---------- Working data ----------

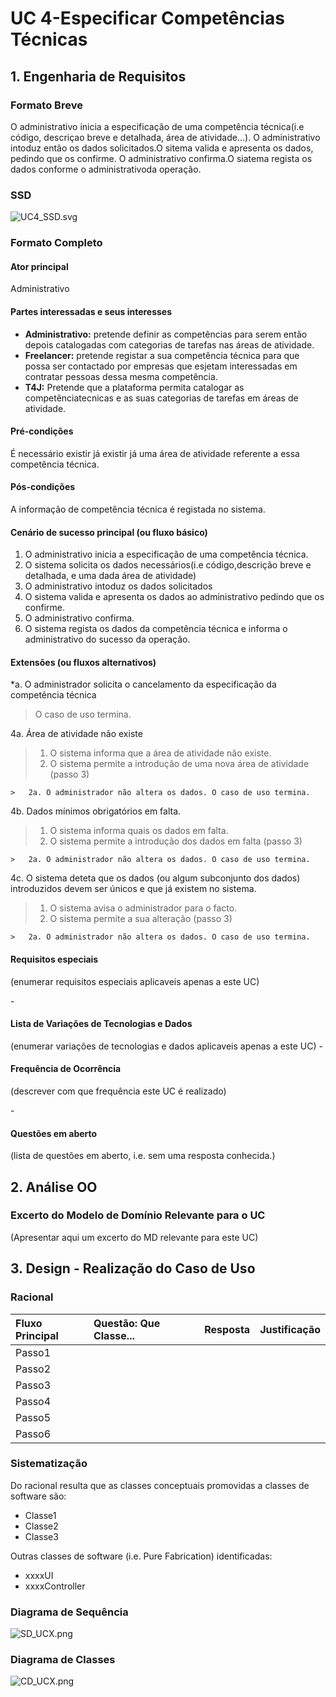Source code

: # UC 4-Especificar Competências Técnicas

## 1. Engenharia de Requisitos

### Formato Breve

 O administrativo inicia a especificação de uma competência técnica(i.e código, descriçao breve e detalhada, área de atividade...). O administrativo intoduz então os dados solicitados.O sitema valida e apresenta os dados, pedindo que os confirme. O administrativo confirma.O siatema regista os dados conforme o administrativoda operação.


### SSD
![UC4_SSD.svg](UC4_SSD.svg)


### Formato Completo

#### Ator principal

 Administrativo

#### Partes interessadas e seus interesses


* **Administrativo:** pretende definir as competências para serem então depois catalogadas com categorias de tarefas nas áreas de atividade.
* **Freelancer:** pretende registar a sua competência técnica para que possa ser contactado por empresas que esjetam interessadas em contratar pessoas dessa mesma competência.
* **T4J:** Pretende que a plataforma permita catalogar as competênciatecnicas e as suas categorias de tarefas em áreas de atividade.

#### Pré-condições

É necessário existir já existir já uma área de atividade referente a essa competência técnica.

#### Pós-condições
A informação de competência técnica é registada no sistema.

#### Cenário de sucesso principal (ou fluxo básico)


1. O administrativo inicia a especificação de uma competência técnica.
2. O sistema solicita os dados necessários(i.e código,descrição breve e detalhada, e uma dada área de atividade)
3. O administrativo intoduz os dados solicitados
4. O sistema valida e apresenta os dados ao administrativo pedindo que os confirme. 
5. O administrativo confirma.
6. O sistema regista os dados da competência técnica e informa o administrativo do sucesso da operação.


#### Extensões (ou fluxos alternativos)
 *a. O administrador solicita o cancelamento da especificação da competência técnica

> O caso de uso termina.

4a. Área de atividade não existe
> 1. O sistema informa que a área de atividade não existe.
> 2. O sistema permite a introdução de uma nova área de atividade (passo 3)
>
	>	2a. O administrador não altera os dados. O caso de uso termina.

4b. Dados mínimos obrigatórios em falta.
>1. O sistema informa quais os dados em falta.
>2. O sistema permite a introdução dos dados em falta (passo 3)
>
	>	2a. O administrador não altera os dados. O caso de uso termina.
4c. O sistema deteta que os dados (ou algum subconjunto dos dados) introduzidos devem ser únicos e que já existem no sistema.
> 1. O sistema avisa o administrador para o facto.
> 2. O sistema permite a sua alteração (passo 3)
>
	>	2a. O administrador não altera os dados. O caso de uso termina.

#### Requisitos especiais
(enumerar requisitos especiais aplicaveis apenas a este UC)

\-

#### Lista de Variações de Tecnologias e Dados
(enumerar variações de tecnologias e dados aplicaveis apenas a este UC)
\-

#### Frequência de Ocorrência
(descrever com que frequência este UC é realizado)

\-

#### Questões em aberto

(lista de questões em aberto, i.e. sem uma resposta conhecida.)

## 2. Análise OO

### Excerto do Modelo de Domínio Relevante para o UC

(Apresentar aqui um excerto do MD relevante para este UC)


## 3. Design - Realização do Caso de Uso

### Racional

| Fluxo Principal | Questão: Que Classe... | Resposta  | Justificação  |
|:--------------  |:---------------------- |:----------|:---------------------------- |
| Passo1  		 |							 |             |                              |
| Passo2  		 |							 |             |                              |
| Passo3  		 |							 |             |                              |
| Passo4  		 |							 |             |                              |
| Passo5  		 |							 |             |                              |
| Passo6  		 |							 |             |                              |              

### Sistematização ##

 Do racional resulta que as classes conceptuais promovidas a classes de software são:

 * Classe1
 * Classe2
 * Classe3

Outras classes de software (i.e. Pure Fabrication) identificadas:  

 * xxxxUI  
 * xxxxController


###	Diagrama de Sequência

![SD_UCX.png](SD_UCX.png)


###	Diagrama de Classes

![CD_UCX.png](CD_UCX.png)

----------

**Your assignment:** Every line from the top of the material above through the line with "especificação da competência técnica" should be duplicated exactly, please; leave out the pictures.

**Solution to the exercise:**
Source code

: # UC 4-Especificar Competências Técnicas

## 1. Engenharia de Requisitos

### Formato Breve

 O administrativo inicia a especificação de uma competência técnica(i.e código, descriçao breve e detalhada, área de atividade...). O administrativo intoduz então os dados solicitados.O sitema valida e apresenta os dados, pedindo que os confirme. O administrativo confirma.O siatema regista os dados conforme o administrativoda operação.


### SSD
![UC4_SSD.svg](UC4_SSD.svg)


### Formato Completo

#### Ator principal

 Administrativo

#### Partes interessadas e seus interesses


* **Administrativo:** pretende definir as competências para serem então depois catalogadas com categorias de tarefas nas áreas de atividade.
* **Freelancer:** pretende registar a sua competência técnica para que possa ser contactado por empresas que esjetam interessadas em contratar pessoas dessa mesma competência.
* **T4J:** Pretende que a plataforma permita catalogar as competênciatecnicas e as suas categorias de tarefas em áreas de atividade.

#### Pré-condições

É necessário existir já existir já uma área de atividade referente a essa competência técnica.

#### Pós-condições
A informação de competência técnica é registada no sistema.

#### Cenário de sucesso principal (ou fluxo básico)


1. O administrativo inicia a especificação de uma competência técnica.
2. O sistema solicita os dados necessários(i.e código,descrição breve e detalhada, e uma dada área de atividade)
3. O administrativo intoduz os dados solicitados
4. O sistema valida e apresenta os dados ao administrativo pedindo que os confirme. 
5. O administrativo confirma.
6. O sistema regista os dados da competência técnica e informa o administrativo do sucesso da operação.


#### Extensões (ou fluxos alternativos)
 *a. O administrador solicita o cancelamento da especificação da competência técnica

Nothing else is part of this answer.